Exercise: Rewrite every line of the material below as a numbered list, omitting any blank lines.

BEGIN Given data

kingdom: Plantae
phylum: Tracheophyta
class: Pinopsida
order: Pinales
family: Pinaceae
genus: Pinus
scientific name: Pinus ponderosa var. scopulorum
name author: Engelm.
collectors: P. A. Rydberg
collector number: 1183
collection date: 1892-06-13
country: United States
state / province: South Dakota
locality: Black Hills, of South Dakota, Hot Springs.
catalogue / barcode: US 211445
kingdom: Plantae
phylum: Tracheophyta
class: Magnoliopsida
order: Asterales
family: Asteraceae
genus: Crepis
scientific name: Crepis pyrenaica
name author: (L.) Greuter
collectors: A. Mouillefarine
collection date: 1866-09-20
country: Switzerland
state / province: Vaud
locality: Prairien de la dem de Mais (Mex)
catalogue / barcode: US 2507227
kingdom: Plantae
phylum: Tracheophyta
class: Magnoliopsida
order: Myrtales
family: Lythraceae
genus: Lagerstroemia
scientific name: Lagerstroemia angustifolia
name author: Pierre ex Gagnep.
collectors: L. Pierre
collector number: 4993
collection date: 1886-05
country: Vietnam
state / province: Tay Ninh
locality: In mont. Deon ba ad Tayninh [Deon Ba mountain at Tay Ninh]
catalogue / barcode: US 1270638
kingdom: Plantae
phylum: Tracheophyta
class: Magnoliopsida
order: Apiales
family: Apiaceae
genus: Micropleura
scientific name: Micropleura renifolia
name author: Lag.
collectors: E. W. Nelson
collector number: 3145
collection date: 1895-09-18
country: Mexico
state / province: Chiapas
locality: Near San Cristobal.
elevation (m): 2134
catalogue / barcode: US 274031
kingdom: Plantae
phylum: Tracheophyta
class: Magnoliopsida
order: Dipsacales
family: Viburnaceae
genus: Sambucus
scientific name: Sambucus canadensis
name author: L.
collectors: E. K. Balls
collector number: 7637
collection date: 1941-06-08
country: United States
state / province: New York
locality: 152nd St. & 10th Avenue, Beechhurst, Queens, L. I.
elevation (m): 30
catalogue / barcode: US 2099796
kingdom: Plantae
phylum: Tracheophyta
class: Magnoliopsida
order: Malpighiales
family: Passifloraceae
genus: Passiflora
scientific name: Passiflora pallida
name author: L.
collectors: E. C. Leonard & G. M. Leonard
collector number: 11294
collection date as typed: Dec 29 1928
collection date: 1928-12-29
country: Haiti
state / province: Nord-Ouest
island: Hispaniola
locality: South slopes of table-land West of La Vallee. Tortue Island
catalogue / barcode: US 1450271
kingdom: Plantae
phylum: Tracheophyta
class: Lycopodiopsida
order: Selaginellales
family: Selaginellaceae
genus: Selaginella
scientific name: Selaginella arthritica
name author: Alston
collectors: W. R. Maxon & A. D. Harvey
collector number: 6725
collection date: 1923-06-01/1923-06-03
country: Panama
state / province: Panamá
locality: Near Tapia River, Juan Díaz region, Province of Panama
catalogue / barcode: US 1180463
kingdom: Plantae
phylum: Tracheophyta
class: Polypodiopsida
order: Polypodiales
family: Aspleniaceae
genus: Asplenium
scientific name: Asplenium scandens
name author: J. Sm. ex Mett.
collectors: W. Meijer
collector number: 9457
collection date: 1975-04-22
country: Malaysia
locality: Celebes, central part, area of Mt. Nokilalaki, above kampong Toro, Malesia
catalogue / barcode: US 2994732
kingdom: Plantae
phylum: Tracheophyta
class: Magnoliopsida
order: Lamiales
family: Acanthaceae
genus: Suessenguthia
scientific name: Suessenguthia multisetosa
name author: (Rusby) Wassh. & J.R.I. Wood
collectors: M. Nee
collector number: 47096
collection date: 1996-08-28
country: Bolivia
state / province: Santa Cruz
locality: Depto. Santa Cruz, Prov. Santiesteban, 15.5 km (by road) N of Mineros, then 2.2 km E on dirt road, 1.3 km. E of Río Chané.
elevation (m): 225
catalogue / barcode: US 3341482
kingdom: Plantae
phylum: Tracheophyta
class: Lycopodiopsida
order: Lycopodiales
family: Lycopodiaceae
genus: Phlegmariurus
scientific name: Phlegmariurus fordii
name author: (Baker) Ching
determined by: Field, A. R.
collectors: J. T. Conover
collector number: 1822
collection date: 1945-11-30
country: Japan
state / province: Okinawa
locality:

END Given data

Solved exercise:
1. kingdom: Plantae
2. phylum: Tracheophyta
3. class: Pinopsida
4. order: Pinales
5. family: Pinaceae
6. genus: Pinus
7. scientific name: Pinus ponderosa var. scopulorum
8. name author: Engelm.
9. collectors: P. A. Rydberg
10. collector number: 1183
11. collection date: 1892-06-13
12. country: United States
13. state / province: South Dakota
14. locality: Black Hills, of South Dakota, Hot Springs.
15. catalogue / barcode: US 211445
16. kingdom: Plantae
17. phylum: Tracheophyta
18. class: Magnoliopsida
19. order: Asterales
20. family: Asteraceae
21. genus: Crepis
22. scientific name: Crepis pyrenaica
23. name author: (L.) Greuter
24. collectors: A. Mouillefarine
25. collection date: 1866-09-20
26. country: Switzerland
27. state / province: Vaud
28. locality: Prairien de la dem de Mais (Mex)
29. catalogue / barcode: US 2507227
30. kingdom: Plantae
31. phylum: Tracheophyta
32. class: Magnoliopsida
33. order: Myrtales
34. family: Lythraceae
35. genus: Lagerstroemia
36. scientific name: Lagerstroemia angustifolia
37. name author: Pierre ex Gagnep.
38. collectors: L. Pierre
39. collector number: 4993
40. collection date: 1886-05
41. country: Vietnam
42. state / province: Tay Ninh
43. locality: In mont. Deon ba ad Tayninh [Deon Ba mountain at Tay Ninh]
44. catalogue / barcode: US 1270638
45. kingdom: Plantae
46. phylum: Tracheophyta
47. class: Magnoliopsida
48. order: Apiales
49. family: Apiaceae
50. genus: Micropleura
51. scientific name: Micropleura renifolia
52. name author: Lag.
53. collectors: E. W. Nelson
54. collector number: 3145
55. collection date: 1895-09-18
56. country: Mexico
57. state / province: Chiapas
58. locality: Near San Cristobal.
59. elevation (m): 2134
60. catalogue / barcode: US 274031
61. kingdom: Plantae
62. phylum: Tracheophyta
63. class: Magnoliopsida
64. order: Dipsacales
65. family: Viburnaceae
66. genus: Sambucus
67. scientific name: Sambucus canadensis
68. name author: L.
69. collectors: E. K. Balls
70. collector number: 7637
71. collection date: 1941-06-08
72. country: United States
73. state / province: New York
74. locality: 152nd St. & 10th Avenue, Beechhurst, Queens, L. I.
75. elevation (m): 30
76. catalogue / barcode: US 2099796
77. kingdom: Plantae
78. phylum: Tracheophyta
79. class: Magnoliopsida
80. order: Malpighiales
81. family: Passifloraceae
82. genus: Passiflora
83. scientific name: Passiflora pallida
84. name author: L.
85. collectors: E. C. Leonard & G. M. Leonard
86. collector number: 11294
87. collection date as typed: Dec 29 1928
88. collection date: 1928-12-29
89. country: Haiti
90. state / province: Nord-Ouest
91. island: Hispaniola
92. locality: South slopes of table-land West of La Vallee. Tortue Island
93. catalogue / barcode: US 1450271
94. kingdom: Plantae
95. phylum: Tracheophyta
96. class: Lycopodiopsida
97. order: Selaginellales
98. family: Selaginellaceae
99. genus: Selaginella
100. scientific name: Selaginella arthritica
101. name author: Alston
102. collectors: W. R. Maxon & A. D. Harvey
103. collector number: 6725
104. collection date: 1923-06-01/1923-06-03
105. country: Panama
106. state / province: Panamá
107. locality: Near Tapia River, Juan Díaz region, Province of Panama
108. catalogue / barcode: US 1180463
109. kingdom: Plantae
110. phylum: Tracheophyta
111. class: Polypodiopsida
112. order: Polypodiales
113. family: Aspleniaceae
114. genus: Asplenium
115. scientific name: Asplenium scandens
116. name author: J. Sm. ex Mett.
117. collectors: W. Meijer
118. collector number: 9457
119. collection date: 1975-04-22
120. country: Malaysia
121. locality: Celebes, central part, area of Mt. Nokilalaki, above kampong Toro, Malesia
122. catalogue / barcode: US 2994732
123. kingdom: Plantae
124. phylum: Tracheophyta
125. class: Magnoliopsida
126. order: Lamiales
127. family: Acanthaceae
128. genus: Suessenguthia
129. scientific name: Suessenguthia multisetosa
130. name author: (Rusby) Wassh. & J.R.I. Wood
131. collectors: M. Nee
132. collector number: 47096
133. collection date: 1996-08-28
134. country: Bolivia
135. state / province: Santa Cruz
136. locality: Depto. Santa Cruz, Prov. Santiesteban, 15.5 km (by road) N of Mineros, then 2.2 km E on dirt road, 1.3 km. E of Río Chané.
137. elevation (m): 225
138. catalogue / barcode: US 3341482
139. kingdom: Plantae
140. phylum: Tracheophyta
141. class: Lycopodiopsida
142. order: Lycopodiales
143. family: Lycopodiaceae
144. genus: Phlegmariurus
145. scientific name: Phlegmariurus fordii
146. name author: (Baker) Ching
147. determined by: Field, A. R.
148. collectors: J. T. Conover
149. collector number: 1822
150. collection date: 1945-11-30
151. country: Japan
152. state / province: Okinawa
153. locality:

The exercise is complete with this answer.